We won't pursue civil or criminal action against you, or ask law enforcement to investigate, for good-faith security research that:

  • Stays within the scope above
  • Avoids accessing other users' data beyond what's necessary to demonstrate the vulnerability
  • Doesn't destroy or corrupt data
  • Doesn't degrade service for other users
  • Reports the issue to us privately before making it public
  • Gives us reasonable time to fix the issue before disclosing it

Disclosure expectations

Hold disclosure until the fix is out.
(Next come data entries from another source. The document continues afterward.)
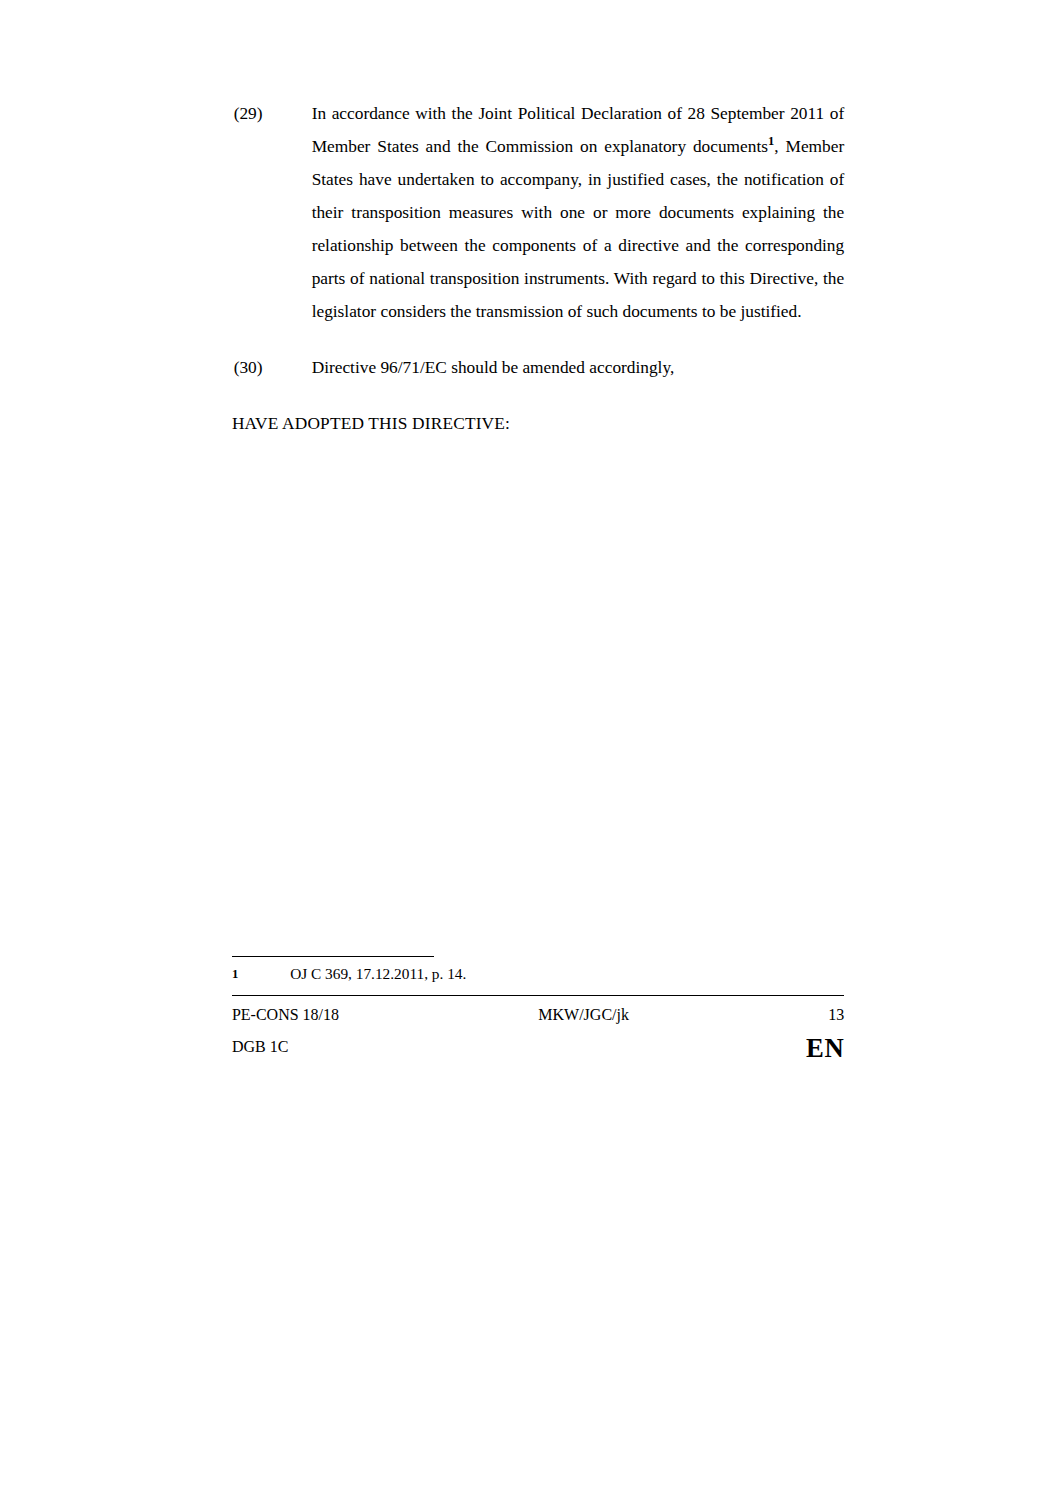(29)
In accordance with the Joint Political Declaration of 28 September 2011 of Member States and the Commission on explanatory documents1, Member States have undertaken to accompany, in justified cases, the notification of their transposition measures with one or more documents explaining the relationship between the components of a directive and the corresponding parts of national transposition instruments. With regard to this Directive, the legislator considers the transmission of such documents to be justified.
(30)
Directive 96/71/EC should be amended accordingly,
HAVE ADOPTED THIS DIRECTIVE:
1
OJ C 369, 17.12.2011, p. 14.
PE-CONS 18/18
MKW/JGC/jk
13
DGB 1C
EN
We aim to fix critical and high severity issues in days, not months. If you've found something serious, expect us to drop other work and patch it. Once a fix has shipped and customers have had a reasonable window to update, you're free to write about it. If a fix is taking longer than expected we'll tell you why and we'll coordinate timing with you, rather than pointing at a calendar.

If you find evidence of active exploitation, lead with that. We'll prioritise it accordingly.

Acknowledgments

We'll list researchers here once the first one comes in. None yet.